Cowart admits his “bedhead” doesn’t reflect his newfound preciseness. He reaches into both of his jacket pockets to pat down his pants pockets before running back inside the house to grab his cellphone charger. A few minutes later, he emerges early to begin his morning paper route.

Luke Cowart is often the first person to read The Daily Mississippian headlines.

Cowart is a sophomore student at the University of Mississippi from Johns Creek, Georgia. Last fall, he began his job delivering the University of Mississippi school paper, The Daily Mississippian, before school.

After an unsuccessful semester last spring, mainly due to insufficient class attendance and tardiness, Cowart’s parents left him with one option – to pay them back for the classes he failed. Similar to the majority freshman students returning for their first spring semester, Cowart’s challenge wasn’t the course curriculum, but rather waking up and going to class.

“I had two 8 a.m. classes last spring, and I failed one because of absences,” he said, scrolling through his iTunes library on his iPhone while the seats heat up in his car. “This is that perfect push in the morning. I don’t think hard, but at least I’m up doing something.”

Before turning out of Fraternity Row, Cowart admits a love for the smell of coffee, but disdain for it’s actual taste. He turns right onto empty Jackson Avenue heading towards the Oxford Fire Department, where he picks up papers everyday.

Before reaching the first stop light to his destination, he passes three cars, and Cowart is already surprised by the amount of people sharing Jackson Avenue before 5:30 a.m.

“Before last semester, I never even woke up early enough to read the paper before class,” he said, pointing to the digital clock on his dashboard. “Now see, we’re 30 minutes early delivering it.”

Cowart holds his fingers over the volume knob of his car stereo, turning it down. Bracing for the build up of the song playing from his iPhone, he brags about the new stereo subwoofers installed in his BMW.

“My grandmother actually sent me the money for them,” he said, pulling up to the stoplight before turning into the Oxford Fire Department. “I told her how I cracked my speaker playing loud music, in order to keep me awake during my route.”

“She knew I was already working to pay my parents back, so she sent me money to replace my speaker. I saved the money and ended up replacing both of my subwoofers.”

Cowart eases into the empty garage of the empty Oxford Fire Department and notices the stack of newspapers on chest-level risers.

The sky begins to peak the first evidence of morning light just outside of the Oxford Fire Department as Cowart begins to fill his backseat with The Daily Mississippian newspapers. As he appears to be the first to arrive to receive his stack of papers, he said this is the fifth day in a row he’s been early to his route.
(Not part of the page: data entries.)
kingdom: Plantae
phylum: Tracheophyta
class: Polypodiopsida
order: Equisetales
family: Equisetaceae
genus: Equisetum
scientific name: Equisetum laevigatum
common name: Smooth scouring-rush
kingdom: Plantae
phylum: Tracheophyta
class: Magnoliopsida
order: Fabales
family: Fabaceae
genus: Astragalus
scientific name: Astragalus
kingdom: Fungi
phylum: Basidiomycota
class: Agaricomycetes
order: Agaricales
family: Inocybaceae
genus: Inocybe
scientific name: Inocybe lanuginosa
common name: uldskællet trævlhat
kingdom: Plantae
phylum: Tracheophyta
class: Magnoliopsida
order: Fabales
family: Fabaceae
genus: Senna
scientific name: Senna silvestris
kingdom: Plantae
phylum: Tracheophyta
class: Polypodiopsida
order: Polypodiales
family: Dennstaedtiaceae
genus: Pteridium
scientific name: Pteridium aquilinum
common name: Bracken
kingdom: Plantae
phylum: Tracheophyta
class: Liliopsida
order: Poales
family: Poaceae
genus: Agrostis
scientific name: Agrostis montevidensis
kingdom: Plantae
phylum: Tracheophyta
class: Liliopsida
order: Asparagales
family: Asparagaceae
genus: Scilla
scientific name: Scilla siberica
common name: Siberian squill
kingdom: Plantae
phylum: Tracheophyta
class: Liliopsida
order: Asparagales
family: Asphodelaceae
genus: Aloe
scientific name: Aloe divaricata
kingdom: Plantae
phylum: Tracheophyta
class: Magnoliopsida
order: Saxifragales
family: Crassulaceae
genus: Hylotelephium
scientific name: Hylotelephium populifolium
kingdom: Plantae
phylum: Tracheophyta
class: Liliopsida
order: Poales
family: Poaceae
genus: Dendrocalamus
“It’s just me and four other kids that are able to do this,” he said, signing his name in on the ‘log-in’ sheet. “We all receive a group text every morning from our boss, asking if we’re on our way, and that’s about all the contact we have with him.”

As he begins to sort the stack of papers, Cowart said he got the job by convincing his boss, Resse Worthington, he was a decisive student.

“Only Ole Miss students are eligible for hire as delivery people for the university,” said Worthington. Each student is paid $30 a day and must provide his or her own transportation and gas.

Slamming the trunk of his car after he loads the final stack of newspapers, Cowart said, “It felt like a privilege getting hired, because I have free reign of when I can come and go without my boss actually seeing . . . But for my circumstances, it’s better to enjoy my luck then to stretch it.”